Comparing counts

Description of problem

• Two random variables $X_1$ and $X_2$ with realiziations $x_1$ and $x_2$, each following a Poisson distribution with rates ${\lambda }_1$ and ${\lambda }_2$
• Null hypothesis: ${\lambda }_1={\lambda }_2$

Approximate, naive test

We can construct an approximate, pragmatic statistical test.

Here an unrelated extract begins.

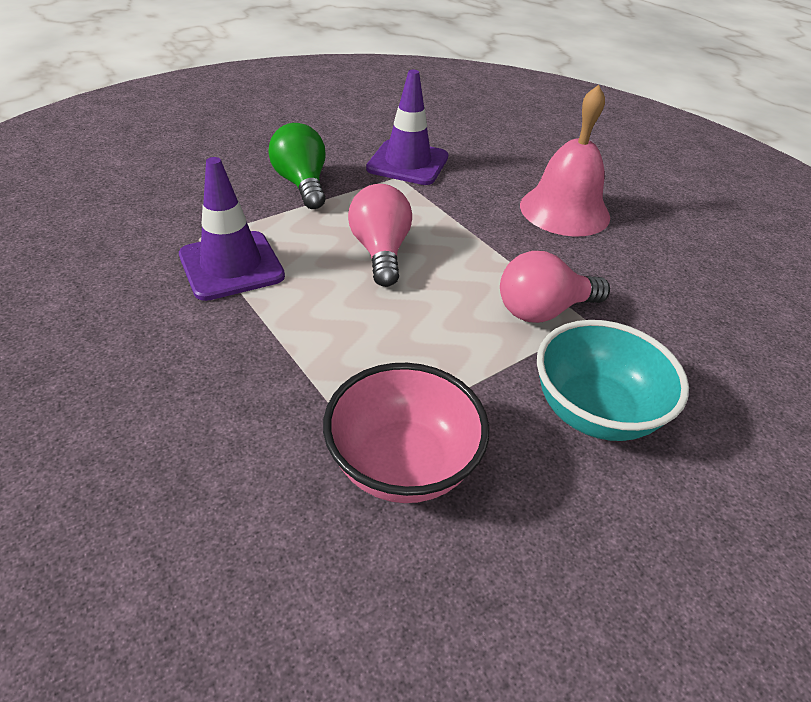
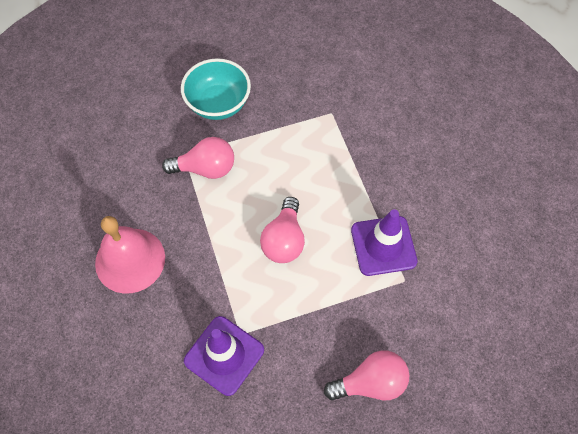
camera: 160 degrees left, 20 degrees up
(239, 163) = (370, 383): none -> pink light bulb
(302, 184) = (322, 337): green light bulb -> none
(403, 464) = (316, 99): pink bowl -> none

The test statistic $k=x_2-x_1$ follows approximately (asymptotically with growing ${\lambda }_1$ and ${\lambda }_2$) a normal distribution with $\mu =0$ and $\sigma =\sqrt{x_1+x_2}$.

x_1 <- 1500
x_2 <- 1600
k <- x_1 - x_2
sigma <- sqrt(x_1 + x_2)
(p_value <- 2 * pnorm(k, mean = 0, sd = sigma))

[1] 0.07248609

Exact test

R offers an exact test.

poisson.test(c(x_1, x_2))

    Comparison of Poisson rates

data:  c(x_1, x_2) time base: 1
count1 = 1500, expected count1 = 1550, p-value = 0.07537
alternative hypothesis: true rate ratio is not equal to 1
95 percent confidence interval:
 0.8731506 1.0065506
sample estimates:
rate ratio 
    0.9375 

Conclusion

It may be surprising – but measurement of two counts for different conditions can be enough in order to test for equality of event rates.